La bellezza del calcio a volte sta nello sguardo di chi lo vive in prima persona.
Dentro ci leggi un mondo.
Ho gustato l’esultanza sin troppo a lungo covata da parte di mister Di Francesco dopo il fischio finale di Frosinone-Atalanta. Vivere per un allenatore un’assenza di vittorie lunga 20 partite è come impedire a Rocco Siffredi anche di sognare una bella donna. Per DiFra è stato un ritorno alla realtà, l’inizio dell’incubo era cominciato il 7 novembre 2020 (Cagliari-Samp 2-0), era aC, che sta per anteCovid, terminato appunto il 27 agosto 2023, dC, dopo Covid.
Perché mi collego alla fisiognomica di DiFra nel match vinto contro l’Atalanta? Perché il viso del tecnico ciociaro subito dopo la fine della partita di Udine era perplesso. Esatto, i tratti del viso avevano assunto la posa di chi non s’aspettava quel finale. E infatti, in sala stampa il tecnico dirà che negli ultimi minuti aveva inserito Caso e Cuni proprio per vincerla, non solo per allungare la squadra e tenere la palla lontana da Turati. Esatto. Di Francesco aveva appena capito che con un pizzico di divina fortuna poteva uscire dalla Dacia Arena coi tre punti.
Insomma, come diceva la buona Agatha Christie, tre indizi ormai fanno una prova: il Frosinone coraggioso al debutto contro il Napoli, quello sontuoso che ha sorpreso la brigata del Gasp, quello che dava l’impressione di segnare appena affondava a Udine, questi tre atti delle prime tre giornate ci consegnano una squadra che ha tradotto la filosofia di DiFra in libera leggera e, permettetemelo, logica.
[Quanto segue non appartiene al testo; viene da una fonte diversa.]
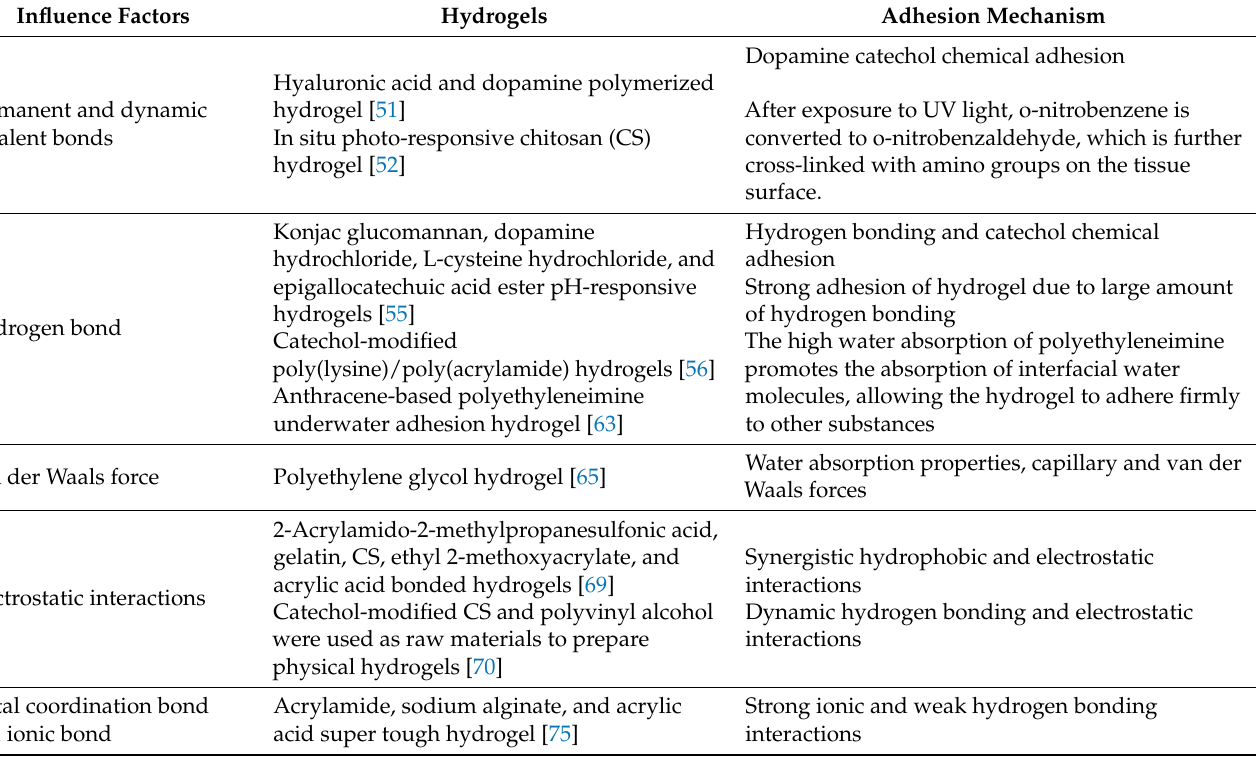
Table 1. Influencing factors of wet surface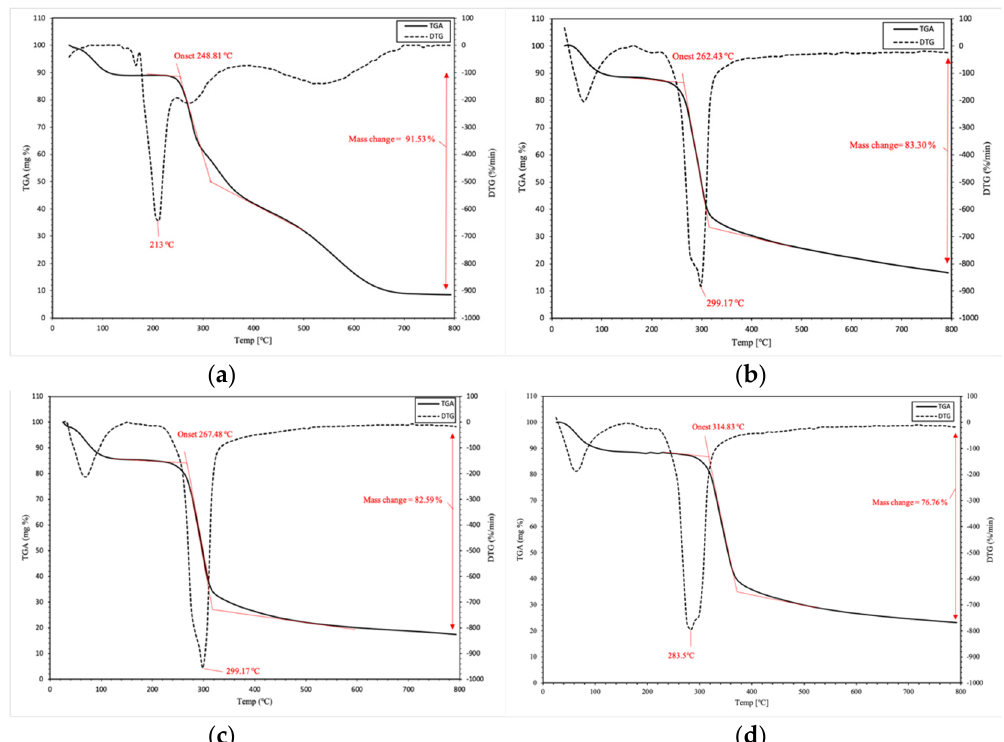
Figure 11. Thermogravimetric analysis (TGA) and differential thermogravimetry (DTG) of starch ( a ), St − g − (MA − DETA) (G% = 15) ( b ), (G% = 19.06) ( c ) and (G% = 27.44) ( d ).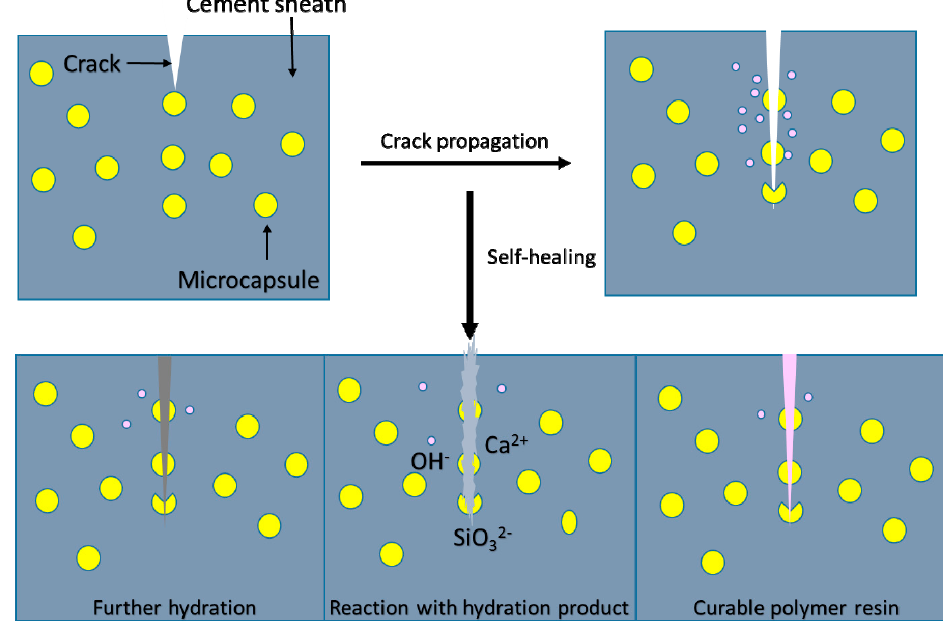
Figure 8. Self-healing mechanism of the cement sheath.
Il Frosinone a Udine è uscito dalla sua area mai sparando il pallone alla viva il parroco, la razionalità data da DiFra ai suoi uomini conosce il nome del play basso Barrenechea, ma anche la pertinenza espressa da Gelli: il tecnico gli dice ‘affianca Mazzitelli e lui sembra che fa la dama di compagnia, gli ordina di posizionarsi sulla fascia destra e lui fa l’ala con 4 polmoni, gli intima di piazzarsi nella terra di mezzo e lui fa l’interno, il mediano e l’incontrista’. Morale: cari osservatori invece di macinare chilometri fino in Scandinavia o nell’Africa nera spostatevi con una gita fuori porta in qualche campetto di serie C, magari troverete talenti inespressi come Gelli che fino a 6 mesi fa non avevano mai respirato nemmeno la serie B.
La voglia del Frosinone, della sua terra, del suo presidente, di restare in serie A al terzo tentativo si sposa con la voglia di rivalsa che abita l’anima di Di Francesco. Lui ha detto di no in più di qualche circostanza, poi però si contraddice quando afferma che questo per lui è l’anno zero. Crediamo che lui stia vivendo questo momento a pane e calcio, studia i dettagli degli avversari, ha in rosa giocatori che nessuna provinciale più permettersi, si sfrega le mani perché se prima qualcuno ha definito il Frosinone un’allegra brigata di esordienti, poi un satellite del Sassuolo e adesso una colonia della Juventus, DiFra fa un po’ come il grande chef che prepara, cucina e impiatta delikatessen con i prodotti che trova in frigo. Solo che oggi lavora in un’osteria. Ma va bene, dopo i ristoranti stellati è tornato alle origini. Un ritorno all’umiltà ti rafforza, non ti umilia.
Eh sì, forse non ha tutti i torti, DiFra. In terra friulana, è mancata la zampata del centravanti, è mancato il tapin di Cheddira, il doppio passo di Caso, la sgommata finale di Cuni. Sì, è mancata la poesia del gol, qualcuno diceva che “Il calcio è l’ultima rappresentazione sacra del nostro tempo, anche se è evasione. Mentre altre rappresentazioni sacre, persino la messa, sono in declino, il calcio è l’unica rimastaci. Il calcio è lo spettacolo che ha sostituito il teatro”. Lo diceva PierPaolo Pasolini. Ma il pensiero, la leggerezza, la teatralità del Frosinone targato Di Francesco oggi profuma di letteratura.